═════ Source material ═════
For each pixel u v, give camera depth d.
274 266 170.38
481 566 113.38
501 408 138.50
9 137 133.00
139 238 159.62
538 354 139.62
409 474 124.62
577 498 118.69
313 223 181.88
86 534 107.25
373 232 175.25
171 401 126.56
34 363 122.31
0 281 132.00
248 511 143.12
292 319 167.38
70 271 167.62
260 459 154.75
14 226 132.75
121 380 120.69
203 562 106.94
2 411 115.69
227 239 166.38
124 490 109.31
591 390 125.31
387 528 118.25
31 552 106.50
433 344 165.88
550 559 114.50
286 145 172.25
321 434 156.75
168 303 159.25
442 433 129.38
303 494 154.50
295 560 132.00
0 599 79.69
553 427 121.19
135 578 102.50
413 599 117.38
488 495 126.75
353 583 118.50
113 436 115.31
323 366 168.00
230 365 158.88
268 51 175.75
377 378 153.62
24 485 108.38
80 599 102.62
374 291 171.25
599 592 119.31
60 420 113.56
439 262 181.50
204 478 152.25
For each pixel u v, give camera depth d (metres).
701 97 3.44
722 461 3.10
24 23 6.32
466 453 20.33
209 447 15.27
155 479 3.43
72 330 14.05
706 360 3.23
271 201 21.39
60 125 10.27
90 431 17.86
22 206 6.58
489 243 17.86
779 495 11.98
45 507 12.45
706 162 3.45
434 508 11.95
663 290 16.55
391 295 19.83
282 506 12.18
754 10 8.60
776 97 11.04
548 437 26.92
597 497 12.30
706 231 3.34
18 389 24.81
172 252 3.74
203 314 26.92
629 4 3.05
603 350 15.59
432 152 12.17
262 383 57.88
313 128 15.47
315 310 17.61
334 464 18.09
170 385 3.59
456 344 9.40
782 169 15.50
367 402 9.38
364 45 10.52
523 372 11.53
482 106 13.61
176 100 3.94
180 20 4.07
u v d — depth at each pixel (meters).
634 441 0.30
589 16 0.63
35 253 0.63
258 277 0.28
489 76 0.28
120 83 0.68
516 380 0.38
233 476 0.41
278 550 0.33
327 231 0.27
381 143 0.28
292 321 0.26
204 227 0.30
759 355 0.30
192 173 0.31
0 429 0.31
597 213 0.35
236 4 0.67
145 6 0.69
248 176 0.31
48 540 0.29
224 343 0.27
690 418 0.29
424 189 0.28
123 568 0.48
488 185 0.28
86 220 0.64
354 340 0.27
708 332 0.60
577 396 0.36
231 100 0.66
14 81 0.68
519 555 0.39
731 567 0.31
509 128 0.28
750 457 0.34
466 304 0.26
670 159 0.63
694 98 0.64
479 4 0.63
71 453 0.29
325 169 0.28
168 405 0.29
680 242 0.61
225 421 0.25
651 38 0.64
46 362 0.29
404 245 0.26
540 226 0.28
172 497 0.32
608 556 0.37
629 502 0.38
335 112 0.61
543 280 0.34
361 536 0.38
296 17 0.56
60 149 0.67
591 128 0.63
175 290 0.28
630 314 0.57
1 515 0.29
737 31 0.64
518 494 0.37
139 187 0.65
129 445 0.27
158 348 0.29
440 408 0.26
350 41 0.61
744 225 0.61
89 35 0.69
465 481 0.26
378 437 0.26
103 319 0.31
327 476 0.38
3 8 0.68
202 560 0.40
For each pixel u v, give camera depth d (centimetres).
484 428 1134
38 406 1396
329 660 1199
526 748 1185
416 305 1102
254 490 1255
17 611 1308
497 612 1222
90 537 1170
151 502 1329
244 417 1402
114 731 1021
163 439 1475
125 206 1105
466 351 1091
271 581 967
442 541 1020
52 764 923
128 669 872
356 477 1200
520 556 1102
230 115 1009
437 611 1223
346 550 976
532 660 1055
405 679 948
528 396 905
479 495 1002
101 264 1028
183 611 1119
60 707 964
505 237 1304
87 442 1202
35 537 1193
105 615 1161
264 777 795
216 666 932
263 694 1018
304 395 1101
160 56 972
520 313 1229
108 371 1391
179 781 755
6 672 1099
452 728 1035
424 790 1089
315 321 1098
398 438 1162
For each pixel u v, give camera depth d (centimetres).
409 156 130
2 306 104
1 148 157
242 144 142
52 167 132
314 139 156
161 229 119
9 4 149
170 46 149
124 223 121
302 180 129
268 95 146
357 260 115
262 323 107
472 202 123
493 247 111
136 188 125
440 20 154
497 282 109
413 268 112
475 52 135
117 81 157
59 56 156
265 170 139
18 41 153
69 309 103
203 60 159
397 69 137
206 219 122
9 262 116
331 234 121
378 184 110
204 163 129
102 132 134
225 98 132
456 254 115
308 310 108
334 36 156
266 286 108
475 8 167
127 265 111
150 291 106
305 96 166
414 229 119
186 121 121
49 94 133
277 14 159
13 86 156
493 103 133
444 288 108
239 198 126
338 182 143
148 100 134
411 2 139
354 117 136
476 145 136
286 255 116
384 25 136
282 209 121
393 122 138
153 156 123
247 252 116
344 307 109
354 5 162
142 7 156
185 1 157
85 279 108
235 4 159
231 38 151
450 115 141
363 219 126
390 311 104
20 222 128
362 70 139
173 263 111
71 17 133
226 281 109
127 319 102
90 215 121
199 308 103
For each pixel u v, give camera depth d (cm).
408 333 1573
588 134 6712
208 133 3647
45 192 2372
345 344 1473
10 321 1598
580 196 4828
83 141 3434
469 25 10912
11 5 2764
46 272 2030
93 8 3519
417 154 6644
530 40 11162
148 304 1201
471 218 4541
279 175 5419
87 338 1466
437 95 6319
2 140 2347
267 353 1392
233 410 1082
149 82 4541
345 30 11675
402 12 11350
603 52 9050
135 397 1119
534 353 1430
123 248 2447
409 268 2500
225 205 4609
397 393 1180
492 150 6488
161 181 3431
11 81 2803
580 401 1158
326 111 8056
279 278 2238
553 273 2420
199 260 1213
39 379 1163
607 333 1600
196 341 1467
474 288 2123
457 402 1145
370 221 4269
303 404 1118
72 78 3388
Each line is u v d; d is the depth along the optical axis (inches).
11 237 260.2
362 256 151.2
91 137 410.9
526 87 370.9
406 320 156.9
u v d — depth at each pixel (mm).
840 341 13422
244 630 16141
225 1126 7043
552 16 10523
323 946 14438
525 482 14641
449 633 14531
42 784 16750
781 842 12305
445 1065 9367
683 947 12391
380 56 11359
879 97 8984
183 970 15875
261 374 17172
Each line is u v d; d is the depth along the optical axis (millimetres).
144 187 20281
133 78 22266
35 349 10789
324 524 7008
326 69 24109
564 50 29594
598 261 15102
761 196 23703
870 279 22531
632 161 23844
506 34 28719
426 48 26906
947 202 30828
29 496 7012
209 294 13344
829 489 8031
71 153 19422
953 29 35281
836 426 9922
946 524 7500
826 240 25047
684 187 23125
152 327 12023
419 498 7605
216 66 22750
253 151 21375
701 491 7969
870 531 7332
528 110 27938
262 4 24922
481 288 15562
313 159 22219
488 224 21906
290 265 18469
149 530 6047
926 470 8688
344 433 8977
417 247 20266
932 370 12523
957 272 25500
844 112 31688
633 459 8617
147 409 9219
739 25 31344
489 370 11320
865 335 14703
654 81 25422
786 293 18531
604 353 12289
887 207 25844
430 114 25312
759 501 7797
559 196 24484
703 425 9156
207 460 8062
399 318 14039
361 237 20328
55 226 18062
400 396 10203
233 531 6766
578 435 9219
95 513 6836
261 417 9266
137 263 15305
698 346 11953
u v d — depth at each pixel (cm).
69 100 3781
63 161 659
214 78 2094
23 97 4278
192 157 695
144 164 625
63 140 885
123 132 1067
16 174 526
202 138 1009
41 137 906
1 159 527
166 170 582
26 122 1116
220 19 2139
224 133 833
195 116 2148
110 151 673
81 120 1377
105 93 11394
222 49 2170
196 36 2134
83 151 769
═════
Prompt: Return exactly what appears above, from the first line of the entries to the line with "367 402 9.38", inclusive.

Solved problem:
For each pixel u v, give camera depth d.
274 266 170.38
481 566 113.38
501 408 138.50
9 137 133.00
139 238 159.62
538 354 139.62
409 474 124.62
577 498 118.69
313 223 181.88
86 534 107.25
373 232 175.25
171 401 126.56
34 363 122.31
0 281 132.00
248 511 143.12
292 319 167.38
70 271 167.62
260 459 154.75
14 226 132.75
121 380 120.69
203 562 106.94
2 411 115.69
227 239 166.38
124 490 109.31
591 390 125.31
387 528 118.25
31 552 106.50
433 344 165.88
550 559 114.50
286 145 172.25
321 434 156.75
168 303 159.25
442 433 129.38
303 494 154.50
295 560 132.00
0 599 79.69
553 427 121.19
135 578 102.50
413 599 117.38
488 495 126.75
353 583 118.50
113 436 115.31
323 366 168.00
230 365 158.88
268 51 175.75
377 378 153.62
24 485 108.38
80 599 102.62
374 291 171.25
599 592 119.31
60 420 113.56
439 262 181.50
204 478 152.25
For each pixel u v, give camera depth d (metres).
701 97 3.44
722 461 3.10
24 23 6.32
466 453 20.33
209 447 15.27
155 479 3.43
72 330 14.05
706 360 3.23
271 201 21.39
60 125 10.27
90 431 17.86
22 206 6.58
489 243 17.86
779 495 11.98
45 507 12.45
706 162 3.45
434 508 11.95
663 290 16.55
391 295 19.83
282 506 12.18
754 10 8.60
776 97 11.04
548 437 26.92
597 497 12.30
706 231 3.34
18 389 24.81
172 252 3.74
203 314 26.92
629 4 3.05
603 350 15.59
432 152 12.17
262 383 57.88
313 128 15.47
315 310 17.61
334 464 18.09
170 385 3.59
456 344 9.40
782 169 15.50
367 402 9.38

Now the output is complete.